00:00— Je voudrais revenir sur la question des incidents dont vous avez noté vous-même qu'ils ont eu lieu plutôt avant mon arrivée à la tête de Sciences Po.
00:12Donc je voudrais commencer par faire peut-être une... Pas une pétition de principe, mais enfin noter quand même que tous les retours que j'ai depuis...
00:23Alors je veux pas nécessairement établir de lien de causalité, mais en tout cas depuis mon arrivée à Sciences Po sont d'un apaisement très sensible de l'ambiance.
00:33C'est le retour que j'ai des étudiants. Je ne veux pas parler pour les différentes organisations étudiantes, mais nous avons évidemment des contacts avec les étudiants de l'UEJF,
00:44comme d'ailleurs avec tous les étudiants de Sciences Po dans leur diversité. J'ai ce retour également des enseignants, des chargés d'enseignement.
00:53Vous savez que nous avons 4 500 chargés d'enseignement qui sont des praticiens, des personnes qui sont dans la vie civile, si je puis dire, dans la société,
01:04et qui viennent enseigner à Sciences Po, parfois d'ailleurs des personnalités extrêmement éminentes, qui viennent donner quelques heures de cours chez nous.
01:13C'est une grande richesse pour les étudiants. Mais je le note parce que ça a aussi comme effet, peut-être plus que dans d'autres institutions universitaires,
01:22de casser la bulle dans laquelle on peut être enfermé.
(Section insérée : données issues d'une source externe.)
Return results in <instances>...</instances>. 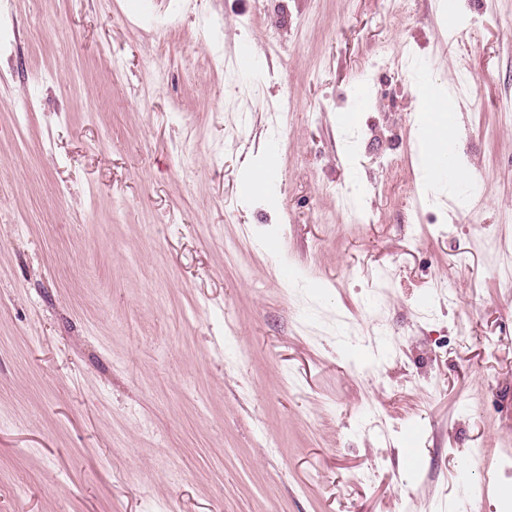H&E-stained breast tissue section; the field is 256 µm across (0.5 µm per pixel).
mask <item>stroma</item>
<instances>
[{
  "instance_id": "stroma-1",
  "label": "stroma",
  "mask_w": 512,
  "mask_h": 512,
  "mask_svg": "<svg viewBox=\"0 0 512 512\" xmlns=\"http://www.w3.org/2000/svg\"><path fill=\"white\" fill-rule=\"evenodd\" d=\"M449 1L0 0V512H512V0ZM419 94V112H423V157H445L452 143L455 127L451 108L446 104L440 90L429 83L421 85Z\"/></svg>"
}]
</instances>
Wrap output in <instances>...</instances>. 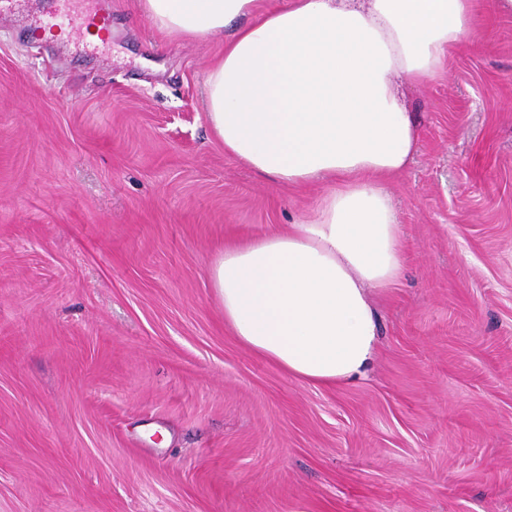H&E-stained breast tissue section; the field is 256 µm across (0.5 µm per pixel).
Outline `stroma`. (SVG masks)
I'll return each instance as SVG.
<instances>
[{
    "label": "stroma",
    "mask_w": 512,
    "mask_h": 512,
    "mask_svg": "<svg viewBox=\"0 0 512 512\" xmlns=\"http://www.w3.org/2000/svg\"><path fill=\"white\" fill-rule=\"evenodd\" d=\"M105 42L0 24V512H512V16L401 85L403 272L365 379L315 386L224 325L229 242L309 216L224 152L223 36L86 0Z\"/></svg>",
    "instance_id": "stroma-1"
}]
</instances>
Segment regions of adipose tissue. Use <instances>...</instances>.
<instances>
[{"mask_svg": "<svg viewBox=\"0 0 512 512\" xmlns=\"http://www.w3.org/2000/svg\"><path fill=\"white\" fill-rule=\"evenodd\" d=\"M171 37L231 29L207 73L212 131L226 154L276 183L323 186L311 217L229 244L209 277L239 342L289 376L362 379L376 355L371 294L402 268L385 182L420 129L398 84L439 74L476 47L472 0H142Z\"/></svg>", "mask_w": 512, "mask_h": 512, "instance_id": "adipose-tissue-1", "label": "adipose tissue"}]
</instances>
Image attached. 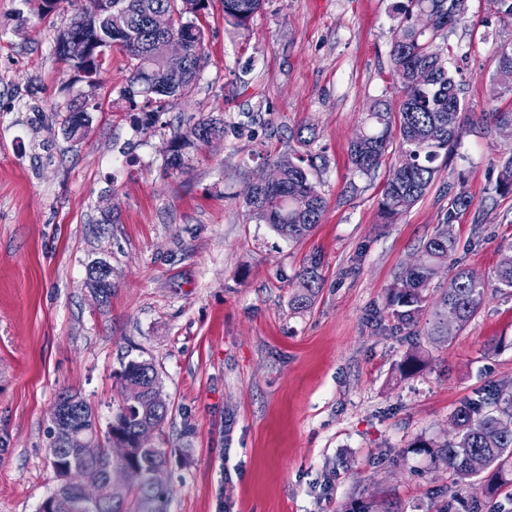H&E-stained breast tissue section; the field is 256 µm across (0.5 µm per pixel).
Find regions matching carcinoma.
<instances>
[{
  "mask_svg": "<svg viewBox=\"0 0 512 512\" xmlns=\"http://www.w3.org/2000/svg\"><path fill=\"white\" fill-rule=\"evenodd\" d=\"M467 0H398L393 6L397 19L395 38L390 49L392 84L399 88L401 104L392 109L385 101L374 100L366 112L360 133L361 144L351 143L349 158L352 169L368 175L386 160L390 169L399 168L402 180L384 184L379 211L391 223L415 205L427 192L442 169V163L461 138L464 123L475 120L498 128L512 125V111L483 112L475 118L466 115L460 97L462 80L448 68L445 49L439 40L454 28L467 11ZM210 0H87L56 38L55 51L77 76V80L93 90L100 82L101 58L105 51L119 47L134 60L128 87L120 92L121 110L132 117L134 125L148 130L158 123L171 100L190 92L202 65L205 31L199 17L208 9ZM224 21L237 30L248 28L260 10L262 0H222ZM119 6L127 16L125 32L112 33L111 8ZM429 11L437 17L434 29L420 32L414 26L416 16ZM156 13L168 16L169 34L187 47V56L180 62L165 53V37L155 33L151 17ZM496 82L512 90V43L497 48ZM99 104L80 92L68 112L62 116L60 130L67 138L83 135L91 122V113ZM224 137V119L213 116H191L171 133L166 146V168L181 172L199 149ZM302 152L276 161L279 180L270 185H253L245 194V203L252 219L270 225L278 234L298 240L320 223L325 200L310 179V171L318 168L319 155L312 152L313 139L298 136ZM494 191L512 193V154L498 165ZM473 196L459 190L450 202L444 224L423 246V261L404 269L388 297L390 316L403 329L411 330L428 318L427 335L438 342L451 343L477 315L485 302L487 284L474 279L466 268L456 269L452 291L444 292L440 304L430 305L429 287L438 270L453 261L456 239L452 225L471 206ZM320 261L313 257L302 267L297 291L291 302L297 310L311 306L321 286ZM97 266L88 271L87 286L111 295L112 285L95 274ZM495 288L512 290V255L504 257L495 272ZM120 402L112 424L123 438L133 445L130 463L140 469L133 478L129 499L121 504L106 499L92 502L82 494L75 473L62 469L59 484L51 493L53 512H168L169 493L162 484L148 480V473L166 462L165 452L156 448H137L135 442L142 426L153 423L162 427L168 406L151 400L160 384L158 372L147 360H130L116 374ZM137 389L141 401L135 407L126 405V392ZM92 406L81 400L74 421L78 436L95 434L110 440V431L101 430L99 420L88 419ZM504 418L512 419V392L491 387L478 398L461 404L453 413L457 428L455 438L433 446L434 460L444 464L459 481L472 480L487 474L486 490L495 493L511 486L508 462L512 461V430L501 429Z\"/></svg>",
  "mask_w": 512,
  "mask_h": 512,
  "instance_id": "1",
  "label": "carcinoma"
}]
</instances>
Nous sommes pleinement ouverts à la société via ces 4 500 chargés d'enseignement.
01:32Et je les ai reçus récemment pour une discussion. Le retour vraiment très spontané que j'ai eu était vraiment celui d'un apaisement assez généralisé dans l'établissement.
01:48Je vous invite vraiment à venir arpenter les couloirs et à noter qu'à part des étudiants qui étudient, des chercheurs qui cherchent et des enseignants qui enseignent,
01:57on ne voit quand même pas grand-chose à Sciences Po. Je le dis parce que je ne suis pas du tout dans un état d'esprit qui consiste à nier les difficultés qu'il y a eues
02:06ou qu'il peut encore y avoir. Mais je veux aussi, comme ça a été dit, qu'on les analyse froidement avec objectivité. Il est vrai, ça a été dit par un autre intervenant,
02:19que nous sommes scrutés par les médias. Je le dis pas pour le regretter, parce que je pense que c'est la rançon du succès d'une certaine manière.
02:30Et il s'attache à Sciences Po, évidemment, une charge émotionnelle, symbolique et politique plus forte qu'à d'autres institutions.
02:37Mais certains campus universitaires peuvent être occupés pendant des semaines sans que personne dans ce pays ne réagisse.
02:43Et il suffit d'un slogan inadmissible. Il ne s'agit pas de dire qu'ils sont admissibles dans la péniche à Sciences Po pour faire la une de la presse nationale.
02:52Mais cette attention nous oblige d'une certaine manière. Je ne le dis pas pour nier ce qui ne va pas.